[[ Page excerpt, beginning ]]
PhD Scientific Days 2025

Poster Session III. - R: Neurosciences

Functional Characterization of the DNM2 Gene in Intracellular Processes Using siRNA Silencing

Name of the presenter

Süveges Anna

Institute/workplace of the presenter

1. Institute of Genomic Medicine and Rare Disorders, Semmelweis University/ 3. Győr-Moson-Sopron County Petz Aladár University Teaching Hospital, Hungary

Authors

Anna Süveges MSc¹

1: 1. Institute of Genomic Medicine and Rare Disorders, Semmelweis University/ 3. Győr-Moson-Sopron County Petz Aladár University Teaching Hospital, Hungary

Text of the abstract

Introduction: Dynamin 2 (DNM2) is a cytosolic large GTPase that plays a diverse role in various essential regulatory mechanisms of cellular function, including clathrin-mediated endocytosis and intracellular membrane trafficking. Dysregulations of DNM2 have been linked to various neuromuscular and metabolic disorders, but its role in mitochondrial dynamics remains unclear.
Aims: We aimed to investigate the effects of DNM2 depletion on gene expression in HeLa cells, focusing on gene expression changes that may influence mitochondrial dynamics.
[[ Page excerpt, end ]]
[[ Provided data, beginning ]]
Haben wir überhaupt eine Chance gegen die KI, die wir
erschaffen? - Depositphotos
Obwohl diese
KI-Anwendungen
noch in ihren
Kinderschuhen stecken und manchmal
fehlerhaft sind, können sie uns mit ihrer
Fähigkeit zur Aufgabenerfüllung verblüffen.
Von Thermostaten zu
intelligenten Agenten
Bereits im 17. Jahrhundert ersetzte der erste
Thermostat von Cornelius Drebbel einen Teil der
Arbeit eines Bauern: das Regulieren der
[[ Provided data, end ]]
[[ Provided data, beginning ]]
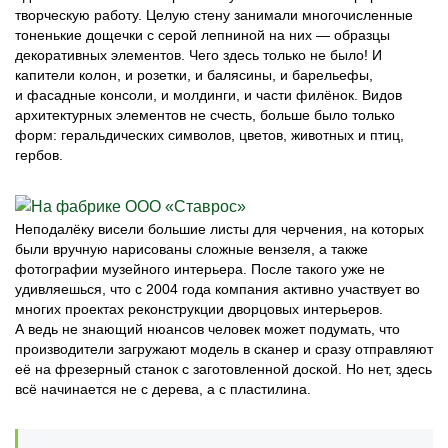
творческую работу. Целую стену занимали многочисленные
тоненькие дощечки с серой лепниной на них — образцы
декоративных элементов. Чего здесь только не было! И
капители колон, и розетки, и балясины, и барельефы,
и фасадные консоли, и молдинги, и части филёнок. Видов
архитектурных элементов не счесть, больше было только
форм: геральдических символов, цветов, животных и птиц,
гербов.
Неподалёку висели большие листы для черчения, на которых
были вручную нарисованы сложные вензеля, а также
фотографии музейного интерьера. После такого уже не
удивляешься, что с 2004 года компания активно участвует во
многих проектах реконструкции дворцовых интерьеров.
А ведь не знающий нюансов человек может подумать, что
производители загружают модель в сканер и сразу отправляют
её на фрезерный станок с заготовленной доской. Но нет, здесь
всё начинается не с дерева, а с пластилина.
[[ Provided data, end ]]
**Activity**: Print everything in the DNM2 abstract from "1: 1. Institute" down to "influence mitochondrial dynamics.". The entries stand apart from the DNM2 abstract and are separate material.

**Expected answer**:
1: 1. Institute of Genomic Medicine and Rare Disorders, Semmelweis University/ 3. Győr-Moson-Sopron County Petz Aladár University Teaching Hospital, Hungary

Text of the abstract

Introduction: Dynamin 2 (DNM2) is a cytosolic large GTPase that plays a diverse role in various essential regulatory mechanisms of cellular function, including clathrin-mediated endocytosis and intracellular membrane trafficking. Dysregulations of DNM2 have been linked to various neuromuscular and metabolic disorders, but its role in mitochondrial dynamics remains unclear.
Aims: We aimed to investigate the effects of DNM2 depletion on gene expression in HeLa cells, focusing on gene expression changes that may influence mitochondrial dynamics.